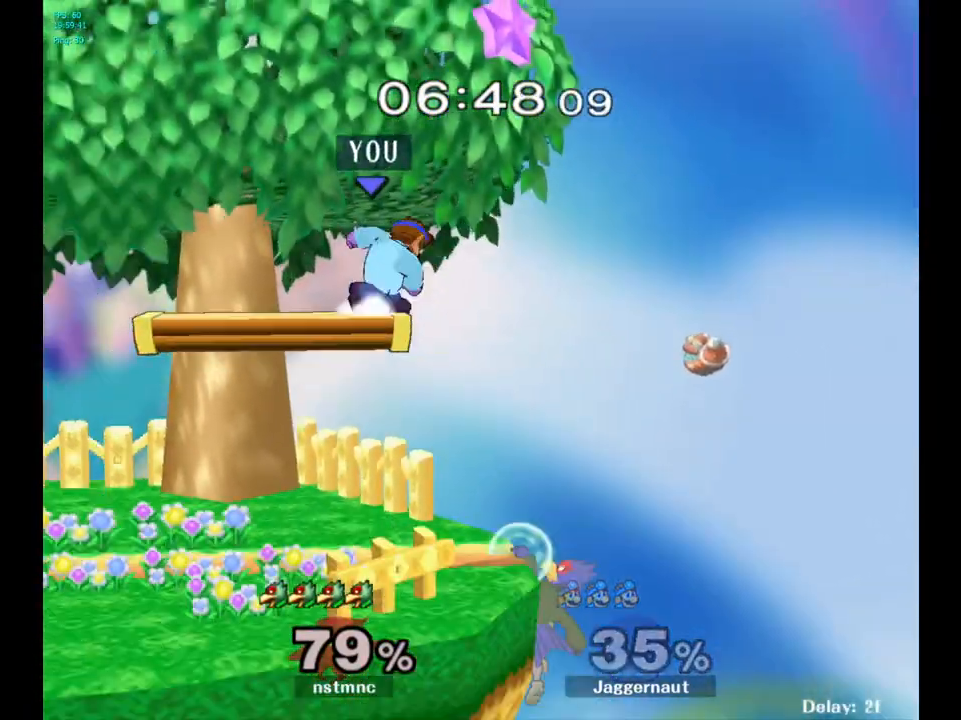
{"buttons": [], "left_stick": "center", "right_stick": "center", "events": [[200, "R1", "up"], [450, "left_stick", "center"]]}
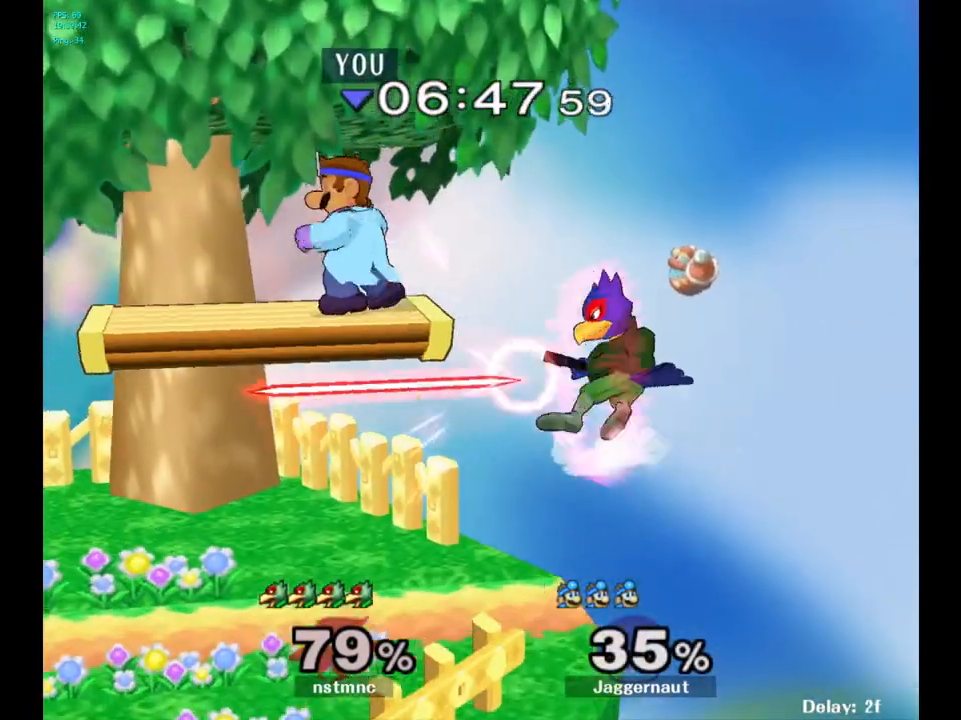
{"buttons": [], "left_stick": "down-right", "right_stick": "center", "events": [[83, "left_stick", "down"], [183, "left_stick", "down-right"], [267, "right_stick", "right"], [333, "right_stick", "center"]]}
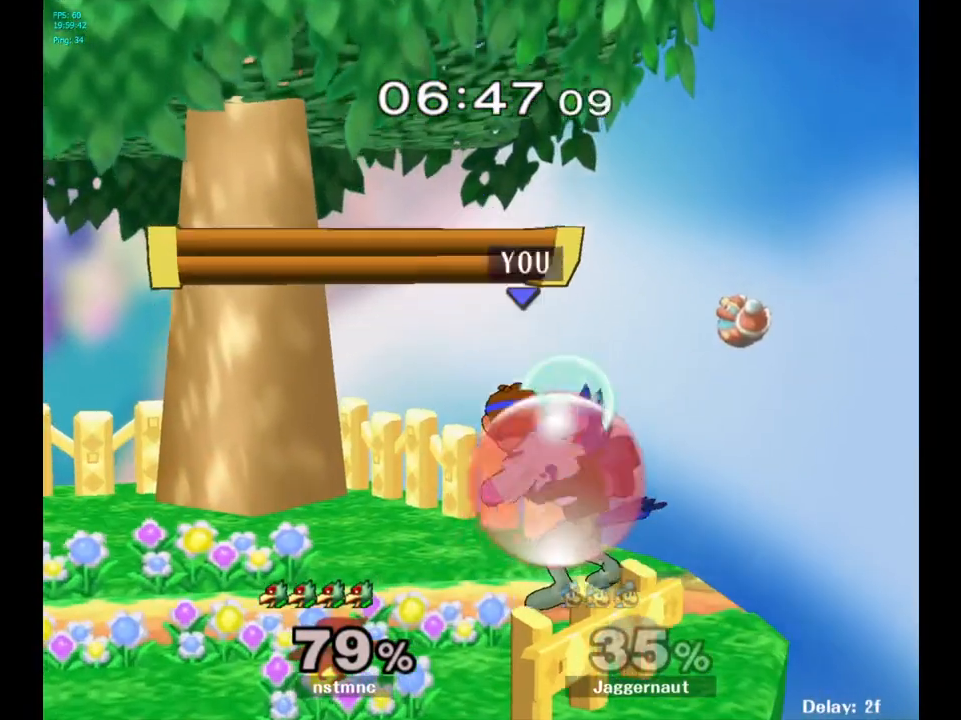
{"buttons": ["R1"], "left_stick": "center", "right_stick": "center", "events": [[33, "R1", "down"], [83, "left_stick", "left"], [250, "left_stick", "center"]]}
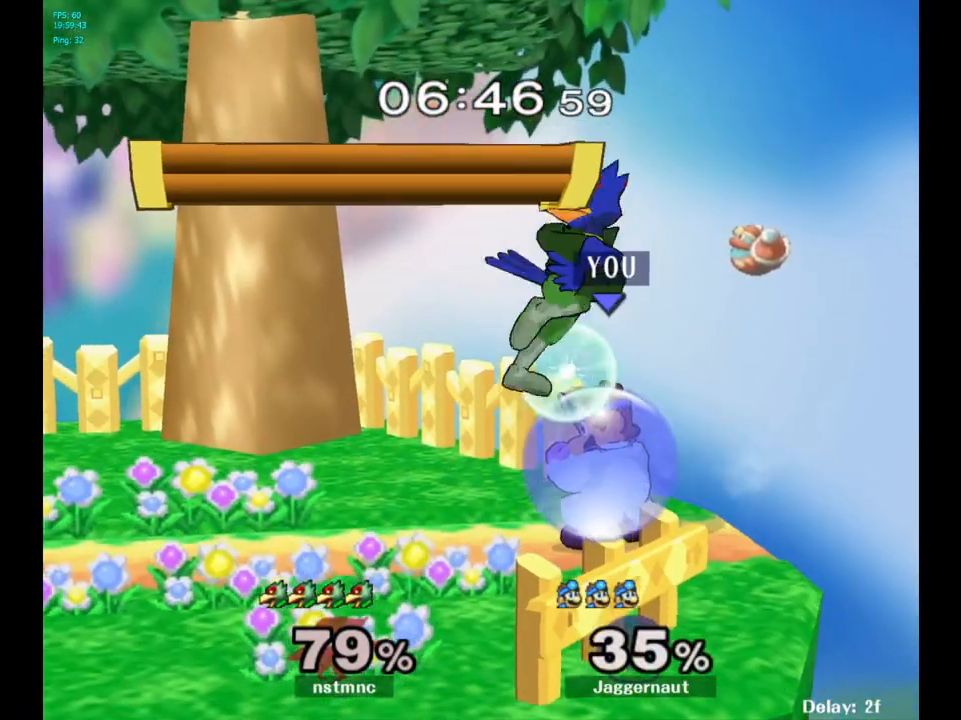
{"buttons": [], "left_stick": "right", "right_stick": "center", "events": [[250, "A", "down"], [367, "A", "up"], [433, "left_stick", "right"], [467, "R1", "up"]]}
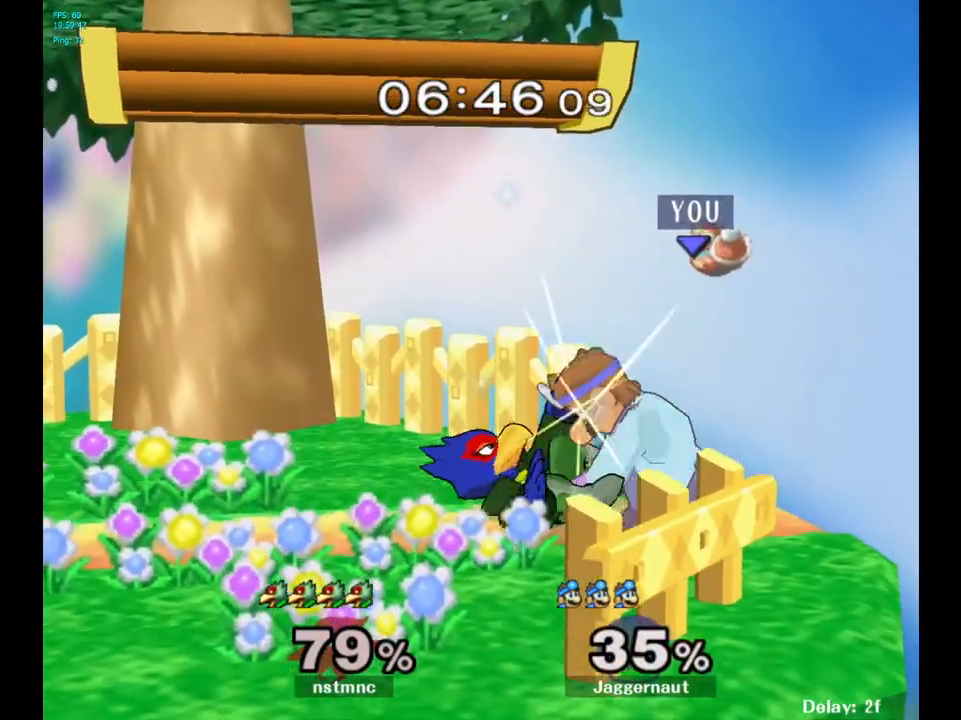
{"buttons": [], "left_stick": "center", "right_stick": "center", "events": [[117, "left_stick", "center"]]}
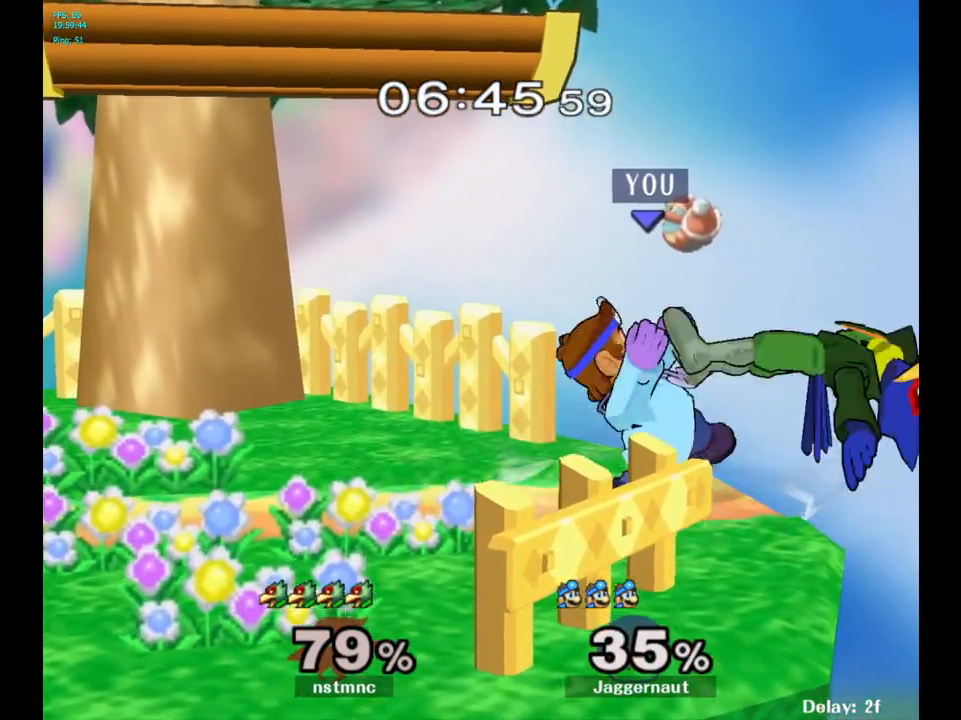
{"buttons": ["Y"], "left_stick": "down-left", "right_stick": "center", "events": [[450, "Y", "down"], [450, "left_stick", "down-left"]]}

■ **TASK TO CARRY OUT**
Only the text of the records belongs in your answer, repeated exactly; the pictures stay out.

■ **EXERCISE ANSWER**
{"buttons": [], "left_stick": "center", "right_stick": "center", "events": [[200, "R1", "up"], [450, "left_stick", "center"]]}
{"buttons": [], "left_stick": "down-right", "right_stick": "center", "events": [[83, "left_stick", "down"], [183, "left_stick", "down-right"], [267, "right_stick", "right"], [333, "right_stick", "center"]]}
{"buttons": ["R1"], "left_stick": "center", "right_stick": "center", "events": [[33, "R1", "down"], [83, "left_stick", "left"], [250, "left_stick", "center"]]}
{"buttons": [], "left_stick": "right", "right_stick": "center", "events": [[250, "A", "down"], [367, "A", "up"], [433, "left_stick", "right"], [467, "R1", "up"]]}
{"buttons": [], "left_stick": "center", "right_stick": "center", "events": [[117, "left_stick", "center"]]}
{"buttons": ["Y"], "left_stick": "down-left", "right_stick": "center", "events": [[450, "Y", "down"], [450, "left_stick", "down-left"]]}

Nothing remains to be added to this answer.